Business Forum • 16 June, 2026 at 10:00 AM
AI is creating two distinct directions in the global labour market, according to PwC research, based on an analysis of over one billion job listings across six continents.
The first direction concerns "professionalised" roles, in which AI automates routine tasks and places greater emphasis on human judgement and expertise. The second concerns "democratised" roles, in which the technology makes the work itself more accessible to non-experts. Demand for the first category is growing faster.
"The difference between a leader and the rest is no longer about who automates more, but who manages to combine AI with human skills to innovate and open new markets, and this productivity and growth gap is deepening year by year," said Gabriel Voicilă, Technology Partner, PwC Romania. Professionalised roles, such as recruiters, are seeing job availability grow twice as fast and salary growth 42% higher than democratised roles, such as IT service managers.
For junior staff, AI appears to be increasing demand for senior-level skills. Based on an analysis of 2.4 million entry-level jobs in the US, those with the greatest AI exposure are seven times more likely to require skills associated with senior levels, such as leadership and creativity. The number of positions available for these entry-level roles has risen by 35% since 2019, while other junior jobs have fallen by 10%. "The paradox AI creates is that it asks junior employees to think strategically from day one, even as it takes away the very tasks through which they traditionally learned the trade," Voicilă said.
The report highlights a widening divergence between companies with high and low AI exposure. Companies in sectors with the greatest AI exposure recorded average productivity growth of 34% in 2025 compared with 2018, against 24% for those with the lowest capacity to use AI. The top 20% of companies with the greatest AI exposure achieved average labour productivity growth of 163% over 2018 – nearly five times the average for high-exposure companies. Employee growth in these firms also outpaced low-exposure companies, at 52% versus 36% in 2025.

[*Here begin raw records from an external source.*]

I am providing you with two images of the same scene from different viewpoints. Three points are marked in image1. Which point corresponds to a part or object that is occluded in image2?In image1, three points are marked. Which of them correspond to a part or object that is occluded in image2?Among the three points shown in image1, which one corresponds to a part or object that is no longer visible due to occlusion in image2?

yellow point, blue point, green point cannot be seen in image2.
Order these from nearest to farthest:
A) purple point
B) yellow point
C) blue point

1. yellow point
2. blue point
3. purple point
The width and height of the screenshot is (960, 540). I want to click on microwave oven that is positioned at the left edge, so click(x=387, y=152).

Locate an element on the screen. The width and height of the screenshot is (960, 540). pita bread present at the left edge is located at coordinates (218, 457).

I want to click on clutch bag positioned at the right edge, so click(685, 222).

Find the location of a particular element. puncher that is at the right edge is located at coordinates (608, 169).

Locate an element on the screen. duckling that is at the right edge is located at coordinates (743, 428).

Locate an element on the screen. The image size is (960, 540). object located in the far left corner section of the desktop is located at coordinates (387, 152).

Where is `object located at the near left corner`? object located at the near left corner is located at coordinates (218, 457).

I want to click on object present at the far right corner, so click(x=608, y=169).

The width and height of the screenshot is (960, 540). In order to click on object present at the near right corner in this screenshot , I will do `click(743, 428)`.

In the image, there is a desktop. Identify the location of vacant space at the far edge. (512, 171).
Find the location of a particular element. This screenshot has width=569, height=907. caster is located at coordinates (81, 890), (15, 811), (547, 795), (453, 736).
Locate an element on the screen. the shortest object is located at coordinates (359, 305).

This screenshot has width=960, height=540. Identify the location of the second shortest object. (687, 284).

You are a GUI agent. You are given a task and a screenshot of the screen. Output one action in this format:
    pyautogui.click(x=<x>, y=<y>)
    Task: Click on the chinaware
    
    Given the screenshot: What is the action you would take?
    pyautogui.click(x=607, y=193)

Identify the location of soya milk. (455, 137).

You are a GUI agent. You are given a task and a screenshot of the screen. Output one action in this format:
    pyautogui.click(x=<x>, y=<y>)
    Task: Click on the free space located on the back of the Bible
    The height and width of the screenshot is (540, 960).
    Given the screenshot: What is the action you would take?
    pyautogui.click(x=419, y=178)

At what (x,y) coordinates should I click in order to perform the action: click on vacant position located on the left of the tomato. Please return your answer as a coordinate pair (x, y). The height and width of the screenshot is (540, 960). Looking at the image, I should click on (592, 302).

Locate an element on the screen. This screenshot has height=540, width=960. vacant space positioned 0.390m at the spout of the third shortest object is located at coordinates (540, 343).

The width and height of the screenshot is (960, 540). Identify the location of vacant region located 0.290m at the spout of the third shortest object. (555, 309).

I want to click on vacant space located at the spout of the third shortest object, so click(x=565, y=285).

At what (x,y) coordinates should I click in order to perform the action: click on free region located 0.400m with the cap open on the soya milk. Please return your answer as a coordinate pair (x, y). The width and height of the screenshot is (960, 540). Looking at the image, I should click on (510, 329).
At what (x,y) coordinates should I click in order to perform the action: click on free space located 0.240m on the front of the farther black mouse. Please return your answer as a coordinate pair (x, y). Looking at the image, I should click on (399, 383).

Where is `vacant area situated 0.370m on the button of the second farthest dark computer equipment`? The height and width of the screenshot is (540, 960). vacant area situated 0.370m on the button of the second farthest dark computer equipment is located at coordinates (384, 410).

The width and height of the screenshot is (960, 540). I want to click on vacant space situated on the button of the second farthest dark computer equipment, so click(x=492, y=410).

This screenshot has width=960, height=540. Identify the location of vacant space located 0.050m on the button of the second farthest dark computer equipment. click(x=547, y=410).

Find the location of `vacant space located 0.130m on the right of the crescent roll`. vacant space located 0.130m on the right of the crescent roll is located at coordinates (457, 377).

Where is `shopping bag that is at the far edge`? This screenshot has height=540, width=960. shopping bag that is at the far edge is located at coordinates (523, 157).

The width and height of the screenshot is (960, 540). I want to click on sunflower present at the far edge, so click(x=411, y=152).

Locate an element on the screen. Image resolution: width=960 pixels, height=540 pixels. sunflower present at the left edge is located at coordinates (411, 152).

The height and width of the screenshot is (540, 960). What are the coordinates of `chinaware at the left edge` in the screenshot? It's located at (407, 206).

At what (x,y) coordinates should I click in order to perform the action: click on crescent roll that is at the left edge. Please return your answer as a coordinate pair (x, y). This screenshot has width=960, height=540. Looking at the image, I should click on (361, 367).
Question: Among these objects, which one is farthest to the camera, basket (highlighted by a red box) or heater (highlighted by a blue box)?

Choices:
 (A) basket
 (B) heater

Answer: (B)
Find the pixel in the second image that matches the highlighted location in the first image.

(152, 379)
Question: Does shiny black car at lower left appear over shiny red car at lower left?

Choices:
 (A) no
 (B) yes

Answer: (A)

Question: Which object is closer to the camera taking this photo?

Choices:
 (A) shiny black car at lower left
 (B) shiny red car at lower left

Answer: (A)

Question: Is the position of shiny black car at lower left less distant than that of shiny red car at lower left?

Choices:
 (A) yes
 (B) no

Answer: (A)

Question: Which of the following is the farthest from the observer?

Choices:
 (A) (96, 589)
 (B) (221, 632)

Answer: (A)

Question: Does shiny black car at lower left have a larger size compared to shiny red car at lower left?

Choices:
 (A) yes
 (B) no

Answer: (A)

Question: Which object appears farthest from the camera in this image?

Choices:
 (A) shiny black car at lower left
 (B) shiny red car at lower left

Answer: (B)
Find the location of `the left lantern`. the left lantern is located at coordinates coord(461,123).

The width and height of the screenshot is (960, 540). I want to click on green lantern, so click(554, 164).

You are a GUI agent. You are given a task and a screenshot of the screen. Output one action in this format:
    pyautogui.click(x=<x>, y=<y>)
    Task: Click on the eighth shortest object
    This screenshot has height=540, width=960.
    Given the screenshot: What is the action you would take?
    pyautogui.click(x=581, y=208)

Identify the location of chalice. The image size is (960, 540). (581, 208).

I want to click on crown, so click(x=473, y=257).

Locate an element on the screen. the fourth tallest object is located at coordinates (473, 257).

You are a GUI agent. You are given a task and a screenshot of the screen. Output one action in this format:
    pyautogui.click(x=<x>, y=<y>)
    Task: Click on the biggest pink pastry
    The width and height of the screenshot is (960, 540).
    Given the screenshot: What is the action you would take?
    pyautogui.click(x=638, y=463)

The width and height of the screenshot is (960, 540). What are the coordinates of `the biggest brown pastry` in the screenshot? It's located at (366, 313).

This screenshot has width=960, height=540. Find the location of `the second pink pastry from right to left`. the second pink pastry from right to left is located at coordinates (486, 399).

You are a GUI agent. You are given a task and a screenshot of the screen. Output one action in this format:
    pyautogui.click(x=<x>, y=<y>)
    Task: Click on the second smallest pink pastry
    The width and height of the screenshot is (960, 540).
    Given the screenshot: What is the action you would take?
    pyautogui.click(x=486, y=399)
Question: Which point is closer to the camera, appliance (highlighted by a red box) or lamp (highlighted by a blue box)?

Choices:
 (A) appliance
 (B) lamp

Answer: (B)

Salaries for employees with AI skills have continued to rise, averaging 62% higher than for employees without such skills. Sectors such as technology, media and telecommunications (11%) and professional services (6%) recorded the largest share in rising demand for AI-specific skills, while healthcare was at the opposite end (below 1%). The barometer analysed over one billion job listings across 27 territories, combining labour market data, company financial statements and occupation-specific tasks.